* Vorliegender Text:
Predigt von Nuntius Eterovic am Fest der Heiligen Familie

Apostolische Nuntiatur, 26. Dezember 2021

(1 Sam 1,20-22.24-28; Ps 84; 1 Joh 3,1-2.21-24; Lk 2,41-52)

Berlin, 26. Dezember 2021

Fest der Heiligen Familie

„Wusstet ihr nicht, dass ich in dem sein muss, was meinem Vater gehört?“ (Lk 2,49).

Liebe Brüder und Schwestern!

Am Sonntag nach dem Weihnachtsfest feiert die Kirche das Fest der Heiligen Familie von Jesus, Maria und Josef, das in diesem Jahr mit dem Fest des Protomärtyrers Stephanus zusammenfällt. Offen für den Heiligen Geist und im Bewußtsein der eben gehörten biblischen Lesungen verweilen wir bei der Betrachtung und im Gebet bei dem Thema der menschlichen Familie (I), insbesondere im Licht des Evangeliums Jesu Christi (II). Wir gedenken auch der zahlreichen Blutzeugen, die nach dem Beispiel des Heiligen Stephanus mit ihrem Leben Zeugnis für ihren Glauben an den Herrn Jesus gegeben haben, der für uns und für unser Heil geboren worden ist (III).

1. „Männlich und weiblich erschuf er sie“ (Gen 1,27).

Die Reflexion zur christlichen Familie führt uns zu den Ursprüngen unseres Glaubens und somit zum Vorhaben Gottes mit Mann und Frau und ihrer dauerhaften Einheit in der Familie. Am Beginn der Bibel lesen wir: „GOTT erschuf den Menschen als sein Bild, als Bild GOTTES erschuf er ihn. Männlich und weiblich erschuf er sie“ (Gen 1,27). JHWH segnet das erste Paar und spricht zu ihnen: „Seid fruchtbar und mehrt euch, füllt die Erde und unterwerft sie und waltet über die Fische des Meeres, über die Vögel des Himmels und über alle Tiere, die auf der Erde kriechen“ (Gen 1,28).

* Bereitgestellte Auflistung:
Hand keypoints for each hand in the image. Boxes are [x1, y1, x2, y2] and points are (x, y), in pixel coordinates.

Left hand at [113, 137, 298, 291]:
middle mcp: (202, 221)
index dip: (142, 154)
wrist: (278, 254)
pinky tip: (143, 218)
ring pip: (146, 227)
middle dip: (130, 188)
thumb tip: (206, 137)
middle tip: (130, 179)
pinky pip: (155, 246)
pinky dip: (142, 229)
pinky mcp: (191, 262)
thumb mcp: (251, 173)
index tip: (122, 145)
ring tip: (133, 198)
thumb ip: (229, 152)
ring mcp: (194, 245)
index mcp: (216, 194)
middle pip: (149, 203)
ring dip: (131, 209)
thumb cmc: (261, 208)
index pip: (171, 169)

...

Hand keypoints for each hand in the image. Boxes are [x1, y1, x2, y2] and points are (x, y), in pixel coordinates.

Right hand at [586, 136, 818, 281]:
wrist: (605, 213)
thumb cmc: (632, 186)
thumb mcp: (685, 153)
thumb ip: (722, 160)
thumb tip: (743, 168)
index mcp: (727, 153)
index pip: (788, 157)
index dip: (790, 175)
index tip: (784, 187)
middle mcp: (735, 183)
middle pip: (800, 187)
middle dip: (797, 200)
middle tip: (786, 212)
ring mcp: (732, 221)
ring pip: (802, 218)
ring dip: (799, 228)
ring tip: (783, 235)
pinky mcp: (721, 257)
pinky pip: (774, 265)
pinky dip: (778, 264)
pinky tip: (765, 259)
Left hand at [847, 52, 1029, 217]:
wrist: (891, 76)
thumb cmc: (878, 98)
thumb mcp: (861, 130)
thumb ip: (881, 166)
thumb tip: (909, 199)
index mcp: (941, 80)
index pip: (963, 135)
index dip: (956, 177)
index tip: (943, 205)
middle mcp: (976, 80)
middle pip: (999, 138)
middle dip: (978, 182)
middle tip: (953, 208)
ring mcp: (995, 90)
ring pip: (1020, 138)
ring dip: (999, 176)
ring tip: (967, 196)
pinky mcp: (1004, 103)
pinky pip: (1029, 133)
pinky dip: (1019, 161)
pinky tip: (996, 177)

---

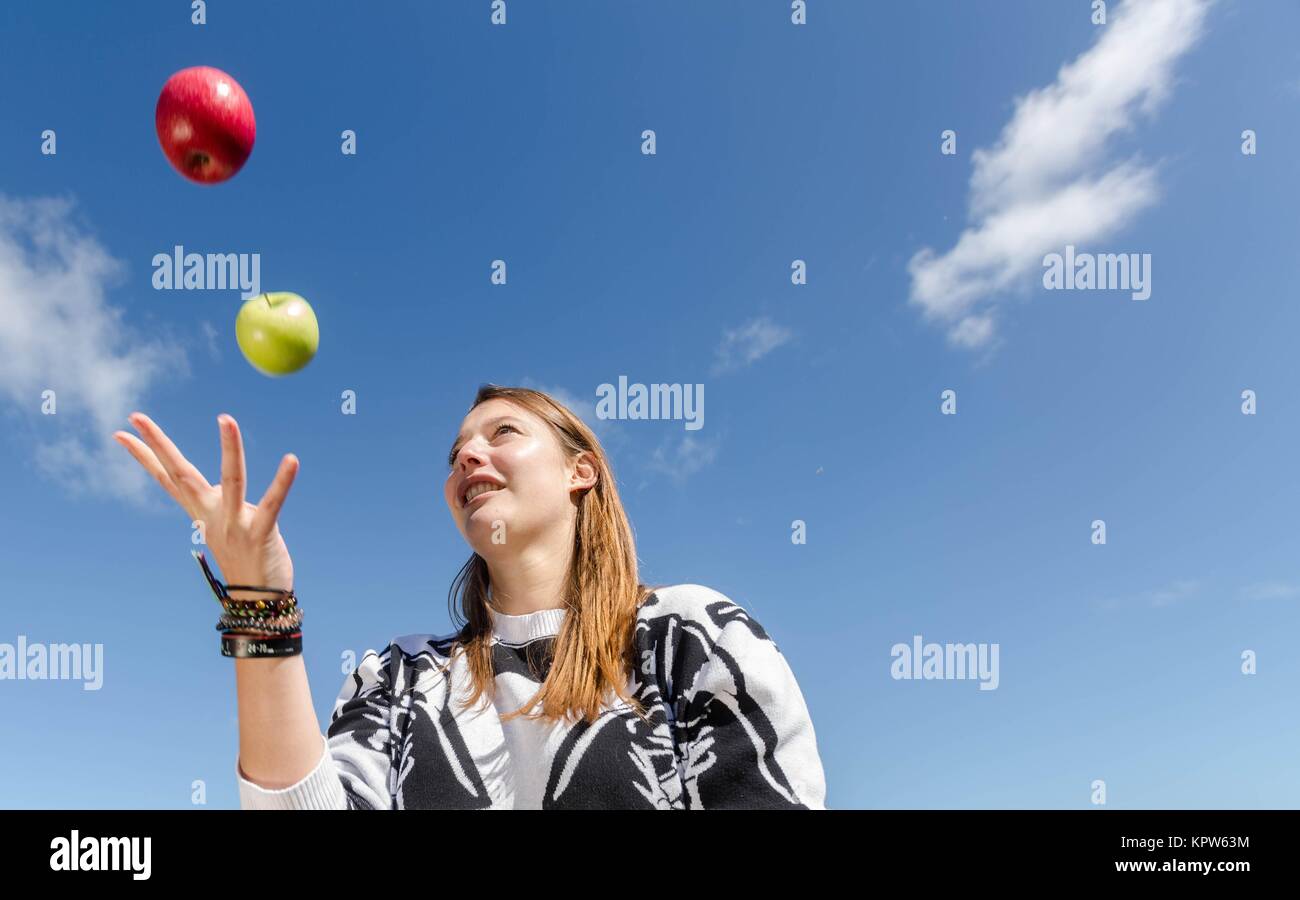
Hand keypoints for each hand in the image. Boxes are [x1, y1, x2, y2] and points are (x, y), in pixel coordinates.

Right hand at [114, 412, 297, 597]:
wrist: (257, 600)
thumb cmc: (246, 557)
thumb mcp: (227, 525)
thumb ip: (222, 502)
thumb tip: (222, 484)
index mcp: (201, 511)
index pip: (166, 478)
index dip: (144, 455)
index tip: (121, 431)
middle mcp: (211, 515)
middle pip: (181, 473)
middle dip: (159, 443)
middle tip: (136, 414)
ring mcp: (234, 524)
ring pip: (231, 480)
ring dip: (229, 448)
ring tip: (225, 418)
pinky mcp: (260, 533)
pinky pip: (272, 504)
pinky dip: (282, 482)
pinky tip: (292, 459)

* Aufgaben:
(1) Nenne alle Bibelstellen, die in der Predigt zum Fest der Heiligen Familie direkt unter der Angabe „Apostolische Nuntiatur, 26. Dezember 2021“ als Lesungen aufgeführt sind.
(2) Mit welchem Fest fällt laut der Predigt zum Fest der Heiligen Familie dieses Fest im Jahr 2021 zusammen?
(3) Schreibe die Predigt zum Fest der Heiligen Familie im Anschluss an ihren letzten Satz weiter.

* Lösungen:
(1) 1 Sam 1,20-22.24-28; Ps 84; 1 Joh 3,1-2.21-24; Lk 2,41-52

(2) Mit dem Fest des Protomärtyrers Stephanus.

(3)
Den Juden als Glieder des erwählten Volkes ist diese Wirklichkeit der Schöpfung von Mann und Frau, wie auch Gottes Vorhaben, wenn es um die Familie geht, sehr präsent, vor allem mit Blick auf den Segen der Fruchtbarkeit und die Geburt von Kindern. Das können wir auch in der ersten Lesung nachempfinden, wo es um die Geschichte jener Anna geht, die unfruchtbar war, doch von Gott Gnade erfährt und einen Sohn bekommt, Samuel, dessen Name so viel bedeutet wie: „Gott hat erhört“. Nachdem das Kind entwöhnt war, möglicherweise als Samuel etwa drei Jahre alt war, gab Anna ihren Sohn Gott zurück und vertraute ihn der Obhut des Priesters Eli an (vgl. 1 Sam 1,24-28). Auf diese Weise dankt Anna JHWH für das große Geschenk, das sie empfangen hatte. Sie weiß, dass sie ihren Sohn nicht verliert, wenn sie ihn dem Herrn schenkt, im Gegenteil, Samuel bleibt für immer ihr Sohn, doch er wird nun zu einem besonderen Band zwischen ihr und Gott.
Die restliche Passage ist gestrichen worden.